Kimi Pernia sums up the government's dishonest actions towards his people: “The environmental minister has acted against us, as he did with our U'wa brothers. … He signed a document accepting the designation of a special territory for the Embera as if it were a farm, dividing us. He ignored the proposals of the Embera in the license. He does not respect nor understand our proposals ... His heart is with the banks and the transnationals."

Continued Resistance and Struggle
The price of resistance to the Urra Dam has been very high over the past years. Eighteen Embera people have been killed, along with a Cordoba University professor and two environmentalists. Some ten indigenous people have also disappeared. In 1998, Alonso Domico Cabrera, the Embera's spiritual leader, was killed in his home by paramilitaries employed by the dam consortium. Another leader and spokesman, Lucindo Domico Cabrera, was killed soon afterwards. On another occasion, paramilitaries detained a dozen Embera, threatened them and burned their canoes before killing Alejandro Domico. And the list goes on…
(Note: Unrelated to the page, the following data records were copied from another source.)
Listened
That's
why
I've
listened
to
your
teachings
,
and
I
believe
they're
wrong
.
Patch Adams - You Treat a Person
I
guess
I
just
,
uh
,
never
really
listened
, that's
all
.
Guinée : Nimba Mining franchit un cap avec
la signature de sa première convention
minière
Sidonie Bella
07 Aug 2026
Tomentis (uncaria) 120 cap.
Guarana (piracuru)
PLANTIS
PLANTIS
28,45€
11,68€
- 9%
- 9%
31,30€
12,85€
The fisher and indigenous peoples have organized various long distance marches, including one to the Urra consortium headquarters to protest the disappearance of the bocachico (a fish from the river) and another to the Ministry of Environment to demand a halt to the project. They also occupied the Embassy of Sweden, a country where some of the consortium companies are based.

In 1996, the Embera Katio occupied the Spanish Embassy to ask for political asylum due to the extermination of their community and displacement from their lands. According to Kimi Pernia, a letter from the paramilitaries to the dam proponents called the Embera “guerilla fighters" due to their opposal to the dam. The dam consortium asked for permission to fill the reservoir immediately, and five days later the necessary license was granted.

At the end of 1998, the Colombian Court finally ruled in favour of the Embera Katio, requiring the Urra consortium to honour consultation promises before granting the license to fill the reservoir and begin dam operation. Not surprisingly however, the consultations have been meaningless, and none of the indigenous proposals have been taken into consideration. In late 1999, the filling of the Urra Dam reservoir began.

On December 12th 1999, 160 Embera indigenous people arrived in Bogota after having walked 700 kilometers. They installed themselves in the garden of the environmental ministry and demanded further dialogue before the flooding proceeded. Four months later, and still in the garden, an agreement was reached between the dam consortium, the environmental, mining and internal affairs ministries and Embera leaders.

The Embera returned to their ancestral territories on April 26th 2000, hoping to see the results of the agreement within a few weeks. However, one year later, the agreements have not been fulfilled, the murder of Embera leaders continues, and more than 250 Embera families have been displaced from their lands to the closest town.

Low Wattage
All of this ethnocide and environmental massacre has taken place to obtain just two percent (340 MW) of the total electricity produced in Colombia. Other futile damming exercises come to mind, for example the Balbina Dam in Brazil which for the price of one billion dollars converted some 250,000 hectares of tropical jungle into a lifeless lake filled with putrid vegetation, killed millions of wild animals, displaced various tribes and brought disease into the area. All of this to generate some 80 MW of energy!

Human Rights Inventory
The Urra Dam process has been a shameful desecration of human rights. This is despite the fact that the Colombian government boasts about its advanced national human and environmental rights legislation, and has ratified various international human rights conventions. Despite these professions, the Embera have not been granted any rights by the Colombian Courts, and laws have been created to guarantee the smooth continuance of the dam project. European governments are also to blame for financing mega projects like the Urra Dam, projects that violent all of the fundamental rights to life, culture, environment and self determination.